[Stored entries]

● ● ● ● ● ● ●

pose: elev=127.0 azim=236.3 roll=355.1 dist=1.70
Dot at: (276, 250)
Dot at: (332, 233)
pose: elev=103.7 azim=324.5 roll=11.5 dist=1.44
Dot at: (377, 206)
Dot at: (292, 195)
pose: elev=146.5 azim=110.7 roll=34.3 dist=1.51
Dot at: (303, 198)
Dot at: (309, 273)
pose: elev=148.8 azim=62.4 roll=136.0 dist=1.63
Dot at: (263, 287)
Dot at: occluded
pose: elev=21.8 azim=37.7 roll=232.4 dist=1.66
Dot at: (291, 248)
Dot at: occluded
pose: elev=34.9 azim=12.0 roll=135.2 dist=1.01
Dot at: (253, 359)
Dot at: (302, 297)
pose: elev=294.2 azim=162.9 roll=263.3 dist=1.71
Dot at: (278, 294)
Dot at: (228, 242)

● ● ● ● ● ● ●

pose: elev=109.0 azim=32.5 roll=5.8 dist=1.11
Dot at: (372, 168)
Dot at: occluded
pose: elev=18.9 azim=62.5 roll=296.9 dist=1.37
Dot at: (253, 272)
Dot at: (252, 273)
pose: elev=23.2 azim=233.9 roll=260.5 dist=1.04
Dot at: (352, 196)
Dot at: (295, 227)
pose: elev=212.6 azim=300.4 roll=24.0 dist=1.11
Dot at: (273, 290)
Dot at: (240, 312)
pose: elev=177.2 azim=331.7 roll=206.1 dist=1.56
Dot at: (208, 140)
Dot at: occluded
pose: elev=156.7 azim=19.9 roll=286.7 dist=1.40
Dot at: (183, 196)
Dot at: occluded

● ● ● ● ● ● ●

◆ **WRITTEN INSTRUCTION**
Relabel "pose" as "view" in the entries from the line with "pose: elev=148.8 azim=62.4" up to and including the line with "Dot at: (228, 242)". Change nothing else.

◆ **TASK RESULT**
view: elev=148.8 azim=62.4 roll=136.0 dist=1.63
Dot at: (263, 287)
Dot at: occluded
view: elev=21.8 azim=37.7 roll=232.4 dist=1.66
Dot at: (291, 248)
Dot at: occluded
view: elev=34.9 azim=12.0 roll=135.2 dist=1.01
Dot at: (253, 359)
Dot at: (302, 297)
view: elev=294.2 azim=162.9 roll=263.3 dist=1.71
Dot at: (278, 294)
Dot at: (228, 242)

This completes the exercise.